Codrescu’s book New Orleans, Mom Amour is, as the title suggests, a series of love letters to this quirky, often bizarre, but totally delectable city. Collected for two decades, the short pieces describe the author’s daily life experiences, historical reflections, and post-Katrina hopes for the city’s rebirth.
New Orleans Stories, with an introduction by Codrescu, is a superb anthology with an impressive range of authors from William F. Faulkner, Tennessee Williams, and Anne Rice, to Truman Capote and Louis Armstrong. The number and quality of writers the city has attracted over the years is noteworthy. Faulkner wrote his first novel This Side of Paradise in a house on Prytania St. Tennessee Willliams wrote Cat on a Hot Tin Roof in New Orleans and, of course, A Street Car Named Desire is set in the French Quarter. Mark Twain, Truman Capote…the list goes on and on. Codrescu says that in New Orleans, the “official language is dreams…Writers come and eavesdrop and take some of those stories with them, but these are just a few drops from a Mississippi River of stories.”

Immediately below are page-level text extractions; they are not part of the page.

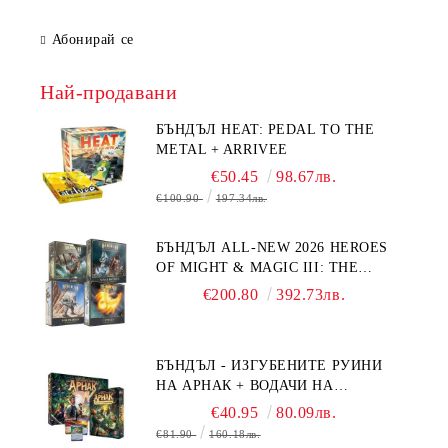
Абонирай се
Най-продавани
БЪНДЪЛ HEAT: PEDAL TO THE
METAL + ARRIVEE
€50.45
98.67лв.
€100.90
197.34лв.
БЪНДЪЛ ALL-NEW 2026 HEROES
OF MIGHT & MAGIC III: THE
BOARD GAME EXPANSIONS -
€200.80
392.73лв.
CONFLUX + STRONGHOLD + COVE
+ NAVAL BATTLES
БЪНДЪЛ - ИЗГУБЕНИТЕ РУИНИ
НА АРНАК + ВОДАЧИ НА
ЕКСПЕДИЦИИ + ПРОМО КАРТИ
€40.95
80.09лв.
БЕЗПЛАТНО
€81.90
160.18лв.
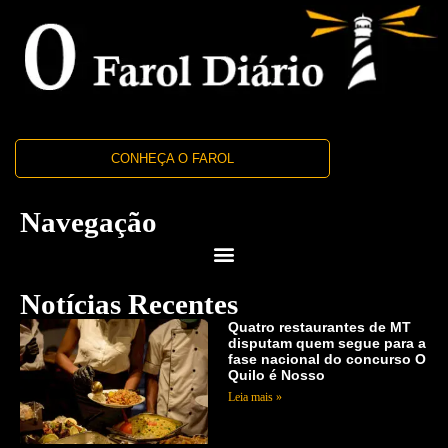
CONHEÇA O FAROL
Navegação
Notícias Recentes
Quatro restaurantes de MT
disputam quem segue para a
fase nacional do concurso O
Quilo é Nosso
Leia mais »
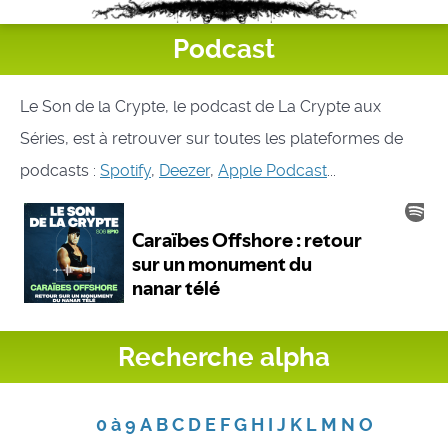
Podcast
Le Son de la Crypte, le podcast de La Crypte aux
Séries, est à retrouver sur toutes les plateformes de
podcasts :
Spotify
,
Deezer
,
Apple Podcast
...
Recherche alpha
0 à 9
A
B
C
D
E
F
G
H
I
J
K
L
M
N
O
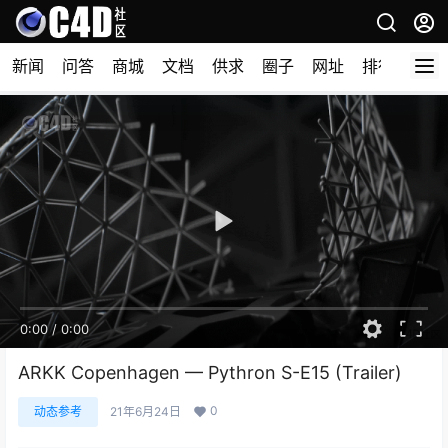
新闻
问答
商城
文档
供求
圈子
网址
排行榜
0:00
/
0:00
ARKK Copenhagen — Pythron S-E15 (Trailer)
0
动态参考
21年6月24日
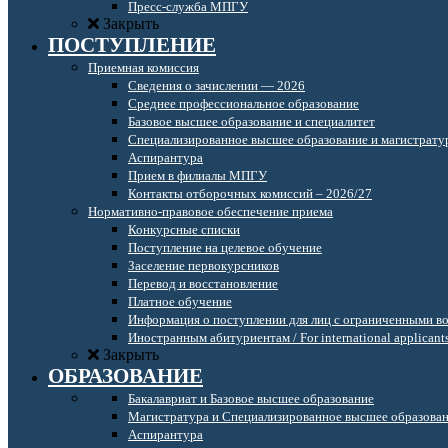
Пресс-служба МПГУ
Закрыть
ПОСТУПЛЕНИЕ
Приемная комиссия
Сведения о зачислении — 2026
Среднее профессиональное образование
Базовое высшее образование и специалитет
Специализированное высшее образование и магистрату
Аспирантура
Прием в филиалы МПГУ
Контакты отборочных комиссий – 2026/27
Нормативно-правовое обеспечение приема
Конкурсные списки
Поступление на целевое обучение
Заселение первокурсников
Перевод и восстановление
Платное обучение
Информация о поступлении для лиц с ограниченными в
Иностранным абитуриентам / For international applicant
Закрыть
ОБРАЗОВАНИЕ
Бакалавриат и Базовое высшее образование
Магистратура и Специализированное высшее образова
Аспирантура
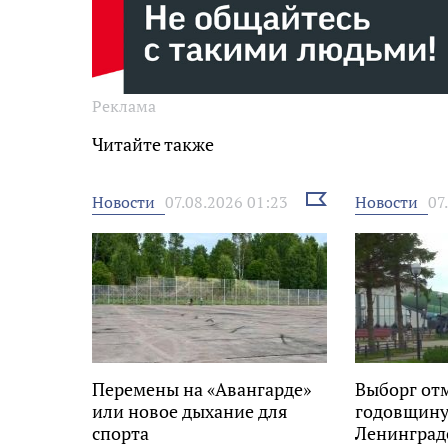
Реклама
Читайте также
Выбрать
Новости
Новости
07.08.2026 01:23
07
новость
Перемены на «Авангарде»
Выборг от
или новое дыхание для
годовщину
спорта
Ленинград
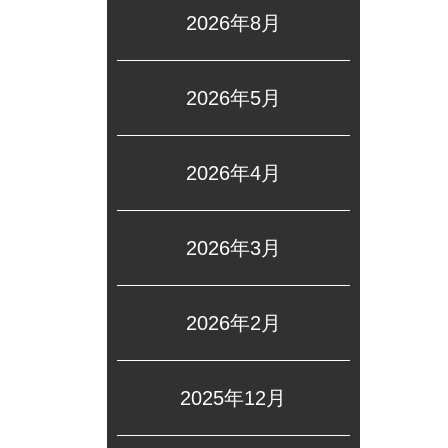
2026年8月
2026年5月
2026年4月
2026年3月
2026年2月
2025年12月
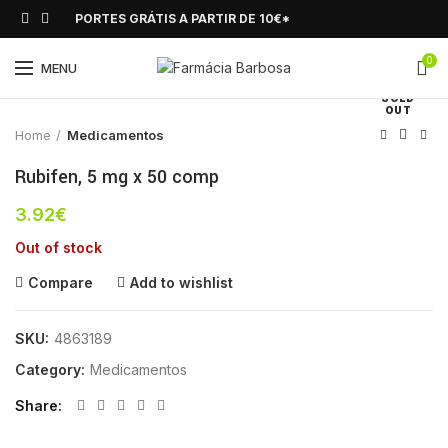
PORTES GRÁTIS A PARTIR DE 10€*
0
Click to enlarge
MENU
SOLD
OUT
Home
Medicamentos
Rubifen, 5 mg x 50 comp
3.92
€
Out of stock
Compare
Add to wishlist
SKU:
4863189
Category:
Medicamentos
Share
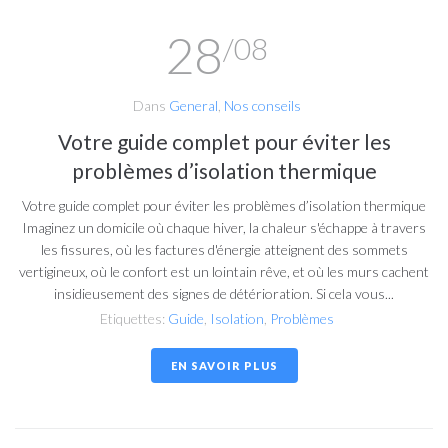
28
/08
Dans
General
,
Nos conseils
Votre guide complet pour éviter les
problèmes d’isolation thermique
Votre guide complet pour éviter les problèmes d’isolation thermique
Imaginez un domicile où chaque hiver, la chaleur s'échappe à travers
les fissures, où les factures d'énergie atteignent des sommets
vertigineux, où le confort est un lointain rêve, et où les murs cachent
insidieusement des signes de détérioration. Si cela vous...
Etiquettes:
Guide
,
Isolation
,
Problèmes
EN SAVOIR PLUS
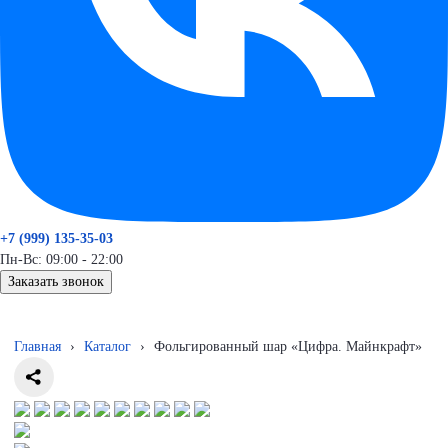
+7 (999) 135-35-03
Пн-Вс: 09:00 - 22:00
Заказать звонок
Главная
›
Каталог
›
Фольгированный шар «Цифра. Майнкрафт»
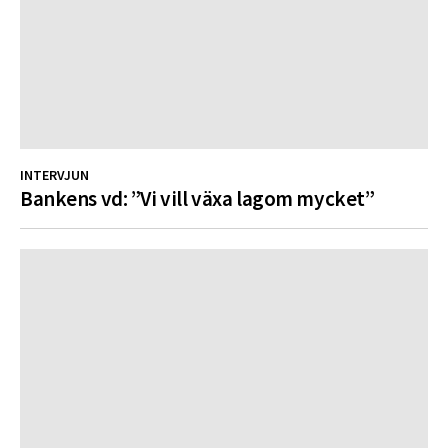
INTERVJUN
Bankens vd: ”Vi vill växa lagom mycket”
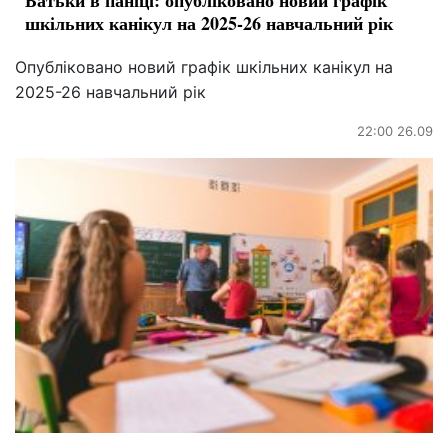
шкільних канікул на 2025-26 навчальний рік
Опубліковано новий графік шкільних канікул на
2025-26 навчальний рік
22:00 26.09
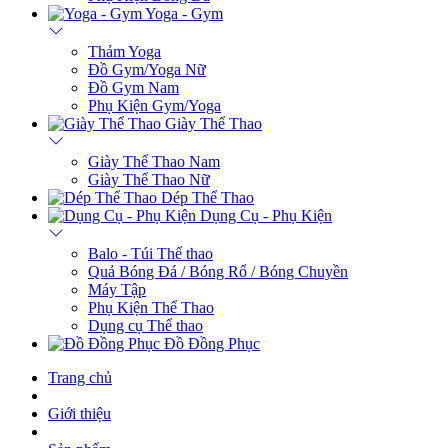
Yoga - Gym
Thảm Yoga
Đồ Gym/Yoga Nữ
Đồ Gym Nam
Phụ Kiện Gym/Yoga
Giày Thể Thao
Giày Thể Thao Nam
Giày Thể Thao Nữ
Dép Thể Thao
Dụng Cụ - Phụ Kiện
Balo - Túi Thể thao
Quả Bóng Đá / Bóng Rổ / Bóng Chuyền
Máy Tập
Phụ Kiện Thể Thao
Dụng cụ Thể thao
Đồ Đồng Phục
Trang chủ
Giới thiệu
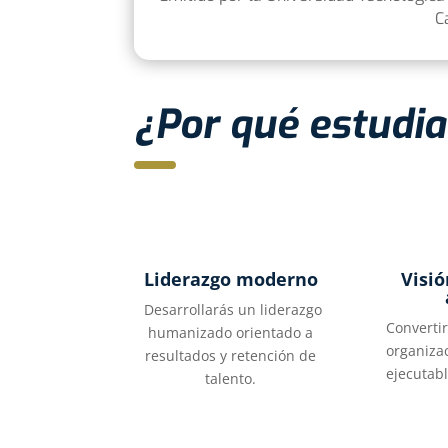
C
¿Por qué estudi
Liderazgo moderno
Visió
Desarrollarás un liderazgo
Convertir
humanizado orientado a
organiza
resultados y retención de
ejecutab
talento.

Codrescu’s own favorite New Orleans titles include these: The Confederacy of Dunces, by John Kennedy Toole “is a kind of primer to the life-speciae new orleansis. But for something rarer and still true, there is The Mysteries of New Orleans by Baron von Reizenstahl, written before the Civil War by an eccentric young German bohemian who lived in the French Quarter.”